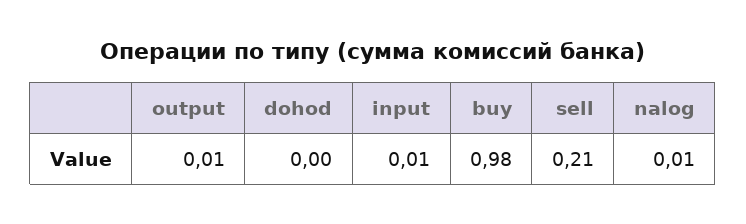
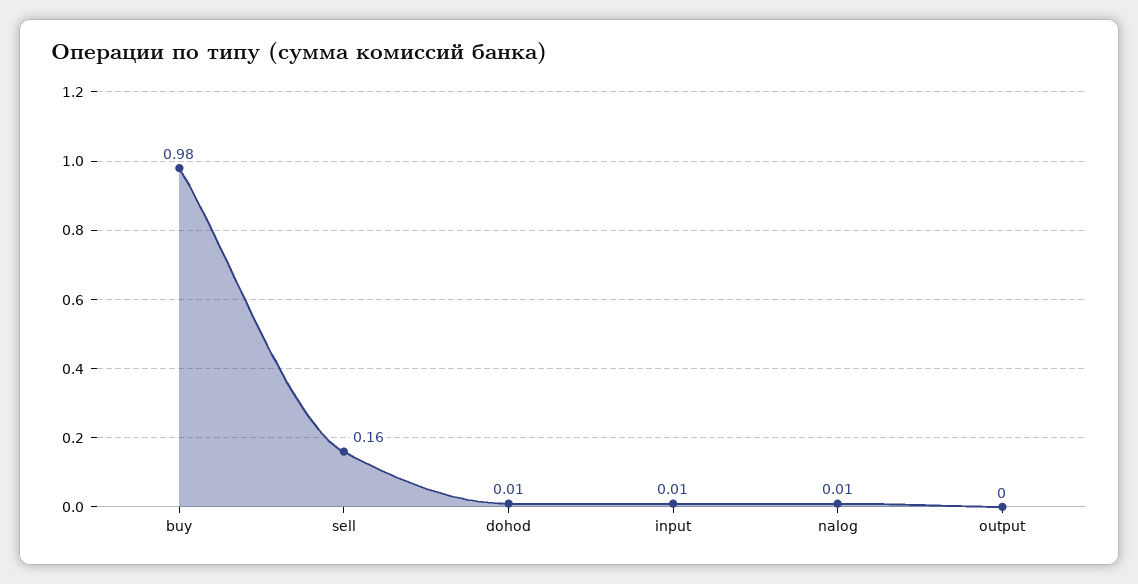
  {
-   "output": 0.01,
+   "output": 0,
-   "dohod": 0,
+   "dohod": 0.01,
    "input": 0.01,
    "buy": 0.98,
-   "sell": 0.21,
+   "sell": 0.16,
    "nalog": 0.01
  }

= Aim of the task =
Each entry should be transcribed exactly as given, with pictures omitted.

= Output for this task =
  {
-   "output": 0.01,
+   "output": 0,
-   "dohod": 0,
+   "dohod": 0.01,
    "input": 0.01,
    "buy": 0.98,
-   "sell": 0.21,
+   "sell": 0.16,
    "nalog": 0.01
  }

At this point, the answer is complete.